== Excerpted text ==

BEER BULLETIN

Fall Seasonal Beers: the Good, the Bad, and the Pumpkin

To make your trip to the beer aisle easier, we tried way too many of the fall seasonal brews from some of our favorite Northwest breweries.

By Nathan Tucker October 8, 2013

Summer is long gone, people. It’s raining, our fleeting tans have fled, and we’ve put away our shorts and sunglasses in favor of sweaters and raincoats. Likewise, beer (and cider) drinkers, it’s time to trade in your radlers, pales, and session ales for the hearty and festive fare of fall: that’s right, we’re talking Oktoberfest beers, winter warmers, and the ever-polarizing pumpkin ales. 

Hop-lovers need not despair, though—there are a few more weeks of the early-fall glory days known as fresh hop season, and some breweries are just releasing their freshly hopped concoctions to the shelves. 

A lot of the good stuff is only available on draft—it’s just a reality of seasonal one-offs for the smaller breweries. But there are still plenty of spiced, fresh-hopped, and otherwise seasonally influenced brews available in stores, and we here at Eat Beat have taken the liberty and the pleasure of sampling some in the hopes of allaying your decision fatigue.

===

> _Requirements_:
**1.** According to the beer bulletin, on what date was it published?
**2.** State whether each statement agrees with the beer bulletin, and support each answer with the deciding words quoted from it. (a) The writers sampled fall brews from Northwest breweries. (b) All of the good seasonal beers can be bought in stores. (c) Fresh hop season has already ended.
**3.** Reproduce verbatim the passage of the beer bulletin starting with "By Nathan Tucker" and going on through "to the shelves.".

== Data rows ==

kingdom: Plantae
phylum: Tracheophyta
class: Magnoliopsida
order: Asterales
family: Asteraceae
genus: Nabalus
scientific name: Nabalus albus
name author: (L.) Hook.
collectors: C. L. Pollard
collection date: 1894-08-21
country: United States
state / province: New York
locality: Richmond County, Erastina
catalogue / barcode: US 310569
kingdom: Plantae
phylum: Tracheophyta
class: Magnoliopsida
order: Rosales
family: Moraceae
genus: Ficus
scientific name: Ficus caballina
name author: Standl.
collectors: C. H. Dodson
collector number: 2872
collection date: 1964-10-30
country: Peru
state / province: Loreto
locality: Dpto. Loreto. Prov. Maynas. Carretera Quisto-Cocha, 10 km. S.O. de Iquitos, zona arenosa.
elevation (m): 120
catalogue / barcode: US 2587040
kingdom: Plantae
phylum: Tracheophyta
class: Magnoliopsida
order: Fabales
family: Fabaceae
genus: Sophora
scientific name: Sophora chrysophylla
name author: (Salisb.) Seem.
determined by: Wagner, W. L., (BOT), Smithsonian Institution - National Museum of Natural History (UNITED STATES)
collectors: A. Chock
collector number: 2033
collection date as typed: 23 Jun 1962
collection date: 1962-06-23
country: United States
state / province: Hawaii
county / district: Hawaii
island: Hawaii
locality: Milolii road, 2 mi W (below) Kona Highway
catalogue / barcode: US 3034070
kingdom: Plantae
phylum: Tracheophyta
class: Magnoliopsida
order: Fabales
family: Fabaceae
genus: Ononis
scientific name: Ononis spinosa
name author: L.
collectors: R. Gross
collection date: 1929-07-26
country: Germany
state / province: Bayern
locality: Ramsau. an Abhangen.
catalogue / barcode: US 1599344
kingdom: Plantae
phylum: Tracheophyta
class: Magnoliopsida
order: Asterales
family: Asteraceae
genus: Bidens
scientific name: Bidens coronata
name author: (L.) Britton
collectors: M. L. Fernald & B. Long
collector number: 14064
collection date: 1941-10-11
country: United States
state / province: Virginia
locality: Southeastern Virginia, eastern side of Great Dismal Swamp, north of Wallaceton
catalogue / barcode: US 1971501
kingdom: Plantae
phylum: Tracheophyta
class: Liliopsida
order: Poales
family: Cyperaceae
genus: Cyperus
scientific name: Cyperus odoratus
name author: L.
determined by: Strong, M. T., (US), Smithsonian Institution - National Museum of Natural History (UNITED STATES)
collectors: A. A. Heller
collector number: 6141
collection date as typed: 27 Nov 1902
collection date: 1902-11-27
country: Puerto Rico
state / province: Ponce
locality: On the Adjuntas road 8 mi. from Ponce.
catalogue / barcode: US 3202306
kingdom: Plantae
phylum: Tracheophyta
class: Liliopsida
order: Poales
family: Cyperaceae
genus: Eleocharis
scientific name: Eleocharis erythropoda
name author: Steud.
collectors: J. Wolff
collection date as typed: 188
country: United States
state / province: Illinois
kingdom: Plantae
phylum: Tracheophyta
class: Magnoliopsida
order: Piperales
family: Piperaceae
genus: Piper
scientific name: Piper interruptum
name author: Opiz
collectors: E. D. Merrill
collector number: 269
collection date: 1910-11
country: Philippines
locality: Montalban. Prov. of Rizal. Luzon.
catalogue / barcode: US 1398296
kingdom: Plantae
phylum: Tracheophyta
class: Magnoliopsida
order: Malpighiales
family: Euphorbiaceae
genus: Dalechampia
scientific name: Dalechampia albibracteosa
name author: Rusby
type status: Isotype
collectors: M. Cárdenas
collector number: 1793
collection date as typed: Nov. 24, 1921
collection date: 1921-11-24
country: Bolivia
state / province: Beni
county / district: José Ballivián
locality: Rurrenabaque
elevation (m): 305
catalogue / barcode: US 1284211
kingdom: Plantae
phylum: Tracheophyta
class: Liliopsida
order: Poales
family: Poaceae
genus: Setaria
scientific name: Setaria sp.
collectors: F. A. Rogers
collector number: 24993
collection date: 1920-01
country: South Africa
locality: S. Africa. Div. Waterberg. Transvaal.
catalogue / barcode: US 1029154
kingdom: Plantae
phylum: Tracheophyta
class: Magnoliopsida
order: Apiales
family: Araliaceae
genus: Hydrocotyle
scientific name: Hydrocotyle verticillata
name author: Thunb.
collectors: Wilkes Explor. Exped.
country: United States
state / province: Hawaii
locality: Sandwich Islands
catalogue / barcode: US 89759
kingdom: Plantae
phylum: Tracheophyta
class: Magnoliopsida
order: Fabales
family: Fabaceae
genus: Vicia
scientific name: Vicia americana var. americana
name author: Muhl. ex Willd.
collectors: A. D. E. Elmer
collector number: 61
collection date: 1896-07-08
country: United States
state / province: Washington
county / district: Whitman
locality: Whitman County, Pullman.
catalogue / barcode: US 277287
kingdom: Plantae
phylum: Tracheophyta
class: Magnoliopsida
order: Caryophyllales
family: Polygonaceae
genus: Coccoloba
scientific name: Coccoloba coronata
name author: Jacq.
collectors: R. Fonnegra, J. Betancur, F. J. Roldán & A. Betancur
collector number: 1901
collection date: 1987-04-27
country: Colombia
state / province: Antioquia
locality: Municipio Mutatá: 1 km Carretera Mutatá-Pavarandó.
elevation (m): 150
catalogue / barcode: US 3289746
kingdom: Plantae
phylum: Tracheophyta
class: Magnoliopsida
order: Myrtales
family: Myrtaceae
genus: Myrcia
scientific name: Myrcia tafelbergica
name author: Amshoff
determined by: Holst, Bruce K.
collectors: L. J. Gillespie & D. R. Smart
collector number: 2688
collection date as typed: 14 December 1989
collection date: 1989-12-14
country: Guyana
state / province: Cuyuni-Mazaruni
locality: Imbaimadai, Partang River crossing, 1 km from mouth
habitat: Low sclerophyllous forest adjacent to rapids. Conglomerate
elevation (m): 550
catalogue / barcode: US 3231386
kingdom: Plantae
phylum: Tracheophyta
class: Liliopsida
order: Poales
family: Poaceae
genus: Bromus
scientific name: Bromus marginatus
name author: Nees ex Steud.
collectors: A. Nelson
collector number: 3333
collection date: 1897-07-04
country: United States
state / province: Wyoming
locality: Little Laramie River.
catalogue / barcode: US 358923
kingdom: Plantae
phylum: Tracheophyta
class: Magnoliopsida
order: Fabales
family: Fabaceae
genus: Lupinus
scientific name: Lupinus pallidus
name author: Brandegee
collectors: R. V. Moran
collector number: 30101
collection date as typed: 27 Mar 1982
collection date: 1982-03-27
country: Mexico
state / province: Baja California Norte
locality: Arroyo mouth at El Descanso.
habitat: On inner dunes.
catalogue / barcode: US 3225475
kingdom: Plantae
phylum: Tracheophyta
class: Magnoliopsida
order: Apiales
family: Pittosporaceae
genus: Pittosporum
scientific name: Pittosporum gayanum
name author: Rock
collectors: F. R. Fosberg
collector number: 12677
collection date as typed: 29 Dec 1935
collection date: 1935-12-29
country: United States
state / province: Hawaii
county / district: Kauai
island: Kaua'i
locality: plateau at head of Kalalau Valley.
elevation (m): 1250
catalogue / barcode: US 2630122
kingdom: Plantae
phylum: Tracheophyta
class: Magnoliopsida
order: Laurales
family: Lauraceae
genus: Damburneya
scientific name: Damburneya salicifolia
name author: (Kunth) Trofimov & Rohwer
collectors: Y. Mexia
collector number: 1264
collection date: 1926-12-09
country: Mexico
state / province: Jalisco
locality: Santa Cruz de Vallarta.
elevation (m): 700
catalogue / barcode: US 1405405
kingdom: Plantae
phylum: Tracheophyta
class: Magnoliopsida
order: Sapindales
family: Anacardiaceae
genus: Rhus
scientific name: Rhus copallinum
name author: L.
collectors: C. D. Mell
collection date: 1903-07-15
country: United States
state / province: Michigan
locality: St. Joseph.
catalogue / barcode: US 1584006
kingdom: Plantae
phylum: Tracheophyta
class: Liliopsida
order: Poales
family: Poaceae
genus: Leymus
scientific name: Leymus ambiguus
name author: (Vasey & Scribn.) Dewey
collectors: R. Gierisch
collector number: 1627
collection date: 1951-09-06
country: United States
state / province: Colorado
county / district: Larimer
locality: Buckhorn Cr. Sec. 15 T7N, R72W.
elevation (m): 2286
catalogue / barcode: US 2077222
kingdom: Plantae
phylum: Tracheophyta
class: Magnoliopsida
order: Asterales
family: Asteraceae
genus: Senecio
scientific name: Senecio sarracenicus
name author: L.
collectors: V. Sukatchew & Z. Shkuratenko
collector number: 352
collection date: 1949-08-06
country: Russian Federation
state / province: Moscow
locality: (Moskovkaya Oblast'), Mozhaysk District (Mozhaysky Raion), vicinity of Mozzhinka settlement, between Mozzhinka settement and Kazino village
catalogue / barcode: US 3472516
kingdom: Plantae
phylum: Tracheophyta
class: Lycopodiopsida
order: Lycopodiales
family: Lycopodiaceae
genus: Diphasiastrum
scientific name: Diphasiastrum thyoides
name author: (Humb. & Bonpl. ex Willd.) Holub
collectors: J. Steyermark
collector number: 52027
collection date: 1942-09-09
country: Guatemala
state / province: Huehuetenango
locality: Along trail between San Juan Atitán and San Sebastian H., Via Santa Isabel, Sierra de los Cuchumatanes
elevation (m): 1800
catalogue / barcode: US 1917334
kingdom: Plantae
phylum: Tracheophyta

===

> _Completed exercise_:
**1.** October 8, 2013.

**2.**
(a) Yes: "we tried way too many of the fall seasonal brews from some of our favorite Northwest breweries."
(b) No: "A lot of the good stuff is only available on draft."
(c) No: "there are a few more weeks of the early-fall glory days known as fresh hop season."

**3.**
By Nathan Tucker October 8, 2013

Summer is long gone, people. It’s raining, our fleeting tans have fled, and we’ve put away our shorts and sunglasses in favor of sweaters and raincoats. Likewise, beer (and cider) drinkers, it’s time to trade in your radlers, pales, and session ales for the hearty and festive fare of fall: that’s right, we’re talking Oktoberfest beers, winter warmers, and the ever-polarizing pumpkin ales. 

Hop-lovers need not despair, though—there are a few more weeks of the early-fall glory days known as fresh hop season, and some breweries are just releasing their freshly hopped concoctions to the shelves.